== TEKS DOKUMEN ==

════

Orang
Tua adalah Guru bagi Anaknya
Hasanudin Abdurakhman ; Cendekiawan;
Penulis;
Kini menjadi seorang profesional
di perusahaan Jepang di Indonesia
|
DETIKNEWS, 26 Desember
2016
Pemandangan
paling menarik bagi saya pada Piala Dunia 2014 dulu adalah ketika Lukas
Podolski, pemain senior tim Jerman, turun ke lapangan untuk merayakan
kemenangan timnya sambil menggendong putranya Louis. Podolski sendiri tidak
turun bermain pada pertandingan final itu. Piala Dunia 2014 adalah kejuaraan
di mana Podolksi sudah memasuki masa senja pada karirnya. Ia hanya berperan
sedikit. Tapi bagi keluarganya, khususnya bagi anaknya, ini mungkin momen
terpenting.
Kelak
mungkin kita akan menyaksikan Louis Podolski bertanding dalam tim nasional
Jerman. Lalu, apa kata kita? Oh, dia menuruni bakat ayahnya. Sama halnya
seperti ketika kita Tomy Sugiarto bertanding. Kita akan bilang, dia hebat
karena bakat yang diturunkan oleh ayahnya.

════

== DATA TERCATAT ==

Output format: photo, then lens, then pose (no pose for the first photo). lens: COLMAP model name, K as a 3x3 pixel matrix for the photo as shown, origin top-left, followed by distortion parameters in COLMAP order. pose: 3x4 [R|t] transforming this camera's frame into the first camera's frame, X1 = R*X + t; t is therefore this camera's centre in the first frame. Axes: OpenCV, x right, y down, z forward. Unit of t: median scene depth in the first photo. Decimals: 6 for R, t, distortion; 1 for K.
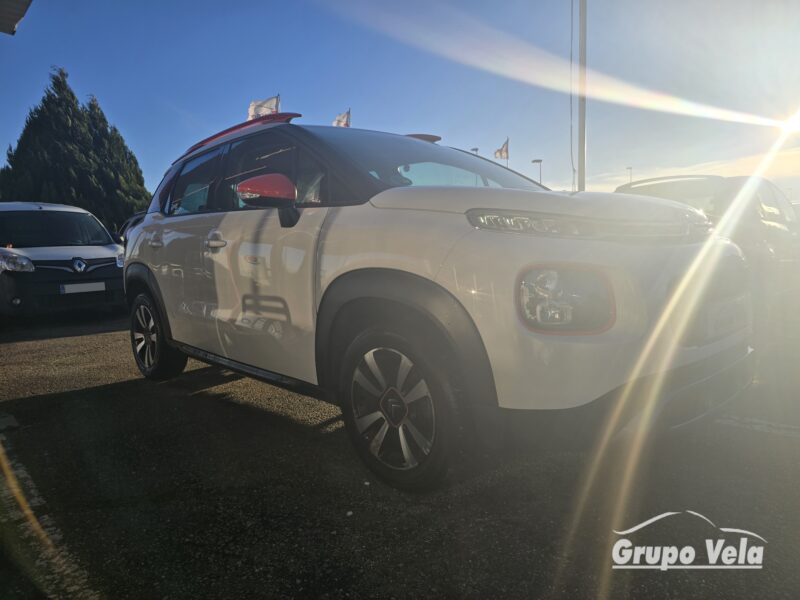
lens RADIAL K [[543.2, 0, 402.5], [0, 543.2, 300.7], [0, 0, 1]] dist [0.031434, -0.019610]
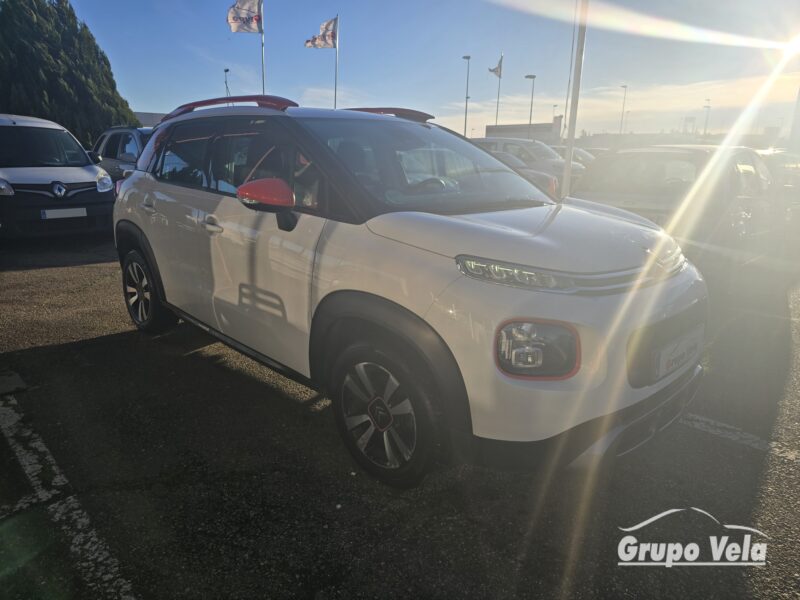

════

== TUGAS A ==
Terjemahkan kalimat "Podolski sendiri tidak turun bermain pada pertandingan final itu." dari artikel tentang orang tua sebagai guru ke dalam bahasa Inggris.
== TUGAS B ==
Teruskan artikel tentang orang tua sebagai guru bagi anaknya, mulai sesudah kalimat terakhir yang ditampilkan.

== JAWABAN YANG DIHARAPKAN A ==
Podolski himself did not play in that final match.

== JAWABAN YANG DIHARAPKAN B ==
Kita
sering membayangkan bakat itu sebagai pemberian Tuhan, dan karena itu ada
orang-orang yang menjadi hebat. Kita sering memahaminya secara sesederhana
itu. Tapi coba kita bayangkan lebih jauh. Bisakah Tomy Sugiarto menjadi
pemain nasional hanya bermodal bakat turunan dari Icuk Sugiarto ayahnya?
Tidak.
Perhatikanlah
proses yang dilalui oleh Tomy Sugiarto. Ia belajar dan berlatih bulu tangkis
sejak dini. Ia juga sudah mengikuti berbagai kejuaraan sejak usia belia.
Tanpa itu, seberapa besar pun bakat yang ia warisi, tidak akan cukup untuk
membawanya menjadi pemain nasional dan internasional. Hal yang sama akan
berlaku pada putra Lukas Podolski tadi.
Banyak
orang yang gagal memahami proses logis dalam kasus "like father like
son" itu. Orang hanya bisa melihatnya secara sederhana, yaitu bakat yang
diturunkan. Padahal ada proses lain yang lebih penting di situ, yaitu peran
orang tua yang mendidik serta mengarahkan anaknya sejak dini. Bagi saya, Tomy
Sugiarto itu menjadi pemain hebat karena ia punya guru yang sangat hebat,
yaitu ayahnya sendiri. Demikian pula akan berlaku kelak pada Louis Podolski.
Setiap
orang tua adalah guru bagi anak-anaknya. Ini sering dilupakan banyak orang.
Ketika berpikir tentang pendidikan, orang langsung berpikir tentang sekolah.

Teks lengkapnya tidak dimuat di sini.